Le premier filtre : le cerveau reptilien
Toute demande de changement exprimée par l’encadrement passe d’abord par la « perception » que va en avoir le cerveau reptilien. Il est le premier filtre et se pose immédiatement la question du danger potentiel que fait peser cette demande sur l’intégrité et le confort physique dont a besoin le corps. « Suis-je en danger si je change ? », « Cela va-t-il me demander des efforts supplémentaires ? », etc. Quels que soient les bénéfices que peut retirer l’individu du changement proposé, le cerveau reptilien s’y oppose d’emblée, cherchant à satisfaire les besoins de sécurité physique, mentale et affective. « Ça fait quinze ans que je fais comme cela. Ce n’est pas aujourd’hui que je vais changer. Je n’ai ni l’âge ni les moyens physiques ou intellectuels pour le faire… » Ce genre de réflexion, fréquente, traduit la préoccupation centrée sur la défense du corps, celle qui a conduit Jacques au licenciement dans cette usine textile en proie aux difficultés financières et qui devait impérativement se restructurer pour assurer son devenir.

En choisissant de continuer à mobiliser des compétences parfaitement maîtrisées, mais devenues obsolètes pour l’entreprise, au détriment de ce qui aurait pu le rendre plus performant et employable, Jacques a perdu son poste. Ses vieilles compétences devenues « réflexes » l’ont desservi. Sans emploi depuis, Jacques nous dit au cours d’une réunion consacrée au reclassement des salariés : « J’aurais dû essayer. » La réponse donnée par le cerveau reptilien qui parle et qui dit « non » n’est pas toujours opportune au regard de l’intérêt de la personne.

Le deuxième filtre : le cerveau limbique
Si le cerveau reptilien ne perçoit pas de danger potentiel, la demande de changement va poursuivre son chemin, monter un étage et être traitée par le cerveau émotionnel appelé « limbique ». Il va « sentir » la demande et s’interroger : « Est-ce que j’aime ou non ce qui m’est proposé ? » L’objectif du limbique est de gérer au mieux l’environnement de façon à y associer les émotions de plaisir, recherchées par le coeur pour son plus grand confort affectif. À cette fin, il est donc attiré par ce qui lui procure du plaisir, ce qui le rassure, le valorise, et non par ce qu’il ressent comme un danger ou une prise de risque.

« La nouvelle organisation m’éloignait tellement de ce qui me plaisait et me motivait tous les matins que j’ai préféré être licencié. Je n’ai même pas cherché à rester, car le changement s’imposait », ajoutait Jacques pour justifier l’acceptation de son départ de l’usine.

Le troisième filtre : le néocortex
Comme pour Jacques, la demande d’information peut finir son voyage à l’étage du limbique, si elle est perçue comme non conforme aux objectifs poursuivis par le cerveau émotionnel.
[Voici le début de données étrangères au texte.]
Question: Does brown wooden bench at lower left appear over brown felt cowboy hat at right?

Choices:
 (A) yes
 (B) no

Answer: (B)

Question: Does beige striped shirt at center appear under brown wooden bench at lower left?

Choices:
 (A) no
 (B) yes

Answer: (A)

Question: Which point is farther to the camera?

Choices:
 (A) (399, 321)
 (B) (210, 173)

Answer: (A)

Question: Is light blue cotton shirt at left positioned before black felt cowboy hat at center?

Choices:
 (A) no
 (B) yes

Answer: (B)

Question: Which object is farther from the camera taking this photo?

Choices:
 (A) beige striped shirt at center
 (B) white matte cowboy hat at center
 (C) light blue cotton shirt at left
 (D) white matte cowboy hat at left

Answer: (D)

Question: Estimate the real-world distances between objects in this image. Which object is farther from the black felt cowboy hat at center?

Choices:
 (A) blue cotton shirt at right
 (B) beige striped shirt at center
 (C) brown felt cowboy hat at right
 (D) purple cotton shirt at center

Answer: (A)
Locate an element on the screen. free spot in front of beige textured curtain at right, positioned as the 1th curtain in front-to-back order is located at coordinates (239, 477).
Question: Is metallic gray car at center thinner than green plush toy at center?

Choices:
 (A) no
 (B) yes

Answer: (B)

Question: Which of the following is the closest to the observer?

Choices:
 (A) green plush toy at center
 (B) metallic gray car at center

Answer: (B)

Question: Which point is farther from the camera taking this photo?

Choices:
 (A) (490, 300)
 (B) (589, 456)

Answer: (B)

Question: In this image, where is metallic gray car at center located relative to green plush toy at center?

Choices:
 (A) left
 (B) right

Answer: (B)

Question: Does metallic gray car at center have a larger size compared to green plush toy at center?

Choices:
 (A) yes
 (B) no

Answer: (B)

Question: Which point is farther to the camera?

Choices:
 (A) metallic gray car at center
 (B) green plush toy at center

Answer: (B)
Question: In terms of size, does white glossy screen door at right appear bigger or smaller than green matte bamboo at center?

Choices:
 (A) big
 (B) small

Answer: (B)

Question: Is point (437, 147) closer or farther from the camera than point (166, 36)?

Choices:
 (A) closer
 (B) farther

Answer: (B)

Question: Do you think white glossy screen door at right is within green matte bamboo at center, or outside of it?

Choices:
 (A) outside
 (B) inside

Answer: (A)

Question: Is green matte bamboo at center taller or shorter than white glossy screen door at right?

À l’inverse, si la demande de changement est appréciée comme plaisante et a obtenu « la permission » du coeur, elle peut poursuivreson chemin et être soumise à l’analyse du cerveau « rationnel », le néocortex .

Après la sécurité (corps) et le plaisir (coeur) associés aux deux cerveaux précédents, le rôle du néocortex est maintenant de traiter les informations avec lucidité. Les interrogations qui surgissent à ce niveau sont : « Est-ce bien/bon/pertinent/moral pour moi de changer ? »

L’objectif du néocortex est de permettre à l’individu de faciliter sa réflexion à travers le traitement efficace de l’information et cela, dans le but de parvenir à une prise de décision. « Le poste proposé par ma direction me plaisait, mais j’ai dû le refuser car il m’éloignait de ma famille. J’avais des devoirs de père et rien d’autre n’avait plus de prix à mes yeux », témoigne Patrick, responsable logistique au sein d’un groupe de transport.

Toute transformation proposée à un individu remet en question l’équilibre intérieur qu’il s’est construit au fil du temps. Pour cette raison, il n’éprouve aucunement le besoin de changer de comportements (CORPS) parce que l’acquisition de ceux-ci lui ferait prendre des risques dont la « récompense » la plus probable serait de ressentir de la difficulté (COEUR) et/ou de recevoir des critiques (TÊTE). En outre, alors que le COEUR donne de l’énergie au travail, la TÊTE en dépense. Pour cette raison et dans un souci d’économie, ne pas réfléchir et ne pas changer est d’un confort absolu.

C’est donc du dialogue entre ces trois cerveaux et de l’interaction avec les responsables hiérarchiques et l’environnement familial que vont surgir trois réponses possibles : l’adhésion au changement, le rejet de celui-ci, ou l’hésitation avec ce qu’elle génère de conflits intérieurs.

Ainsi, la constitution neurologique de l’individu est un frein au changement. Sommés de faire un choix entre un présent confortable et un futur en construction pour l’instant pénible à envisager, coûteux en énergie et comportant des menaces, les salariés sont généralement enclins à conserver le modèle organisationnel ancien.

Pour autant, l’individu peut réussir le changement et exprimer le meilleur de lui-même, à condition qu’il sache organiser un dialogue lucide et constructif entre les instances représentées respectivement par sa tête, son coeur et son corps.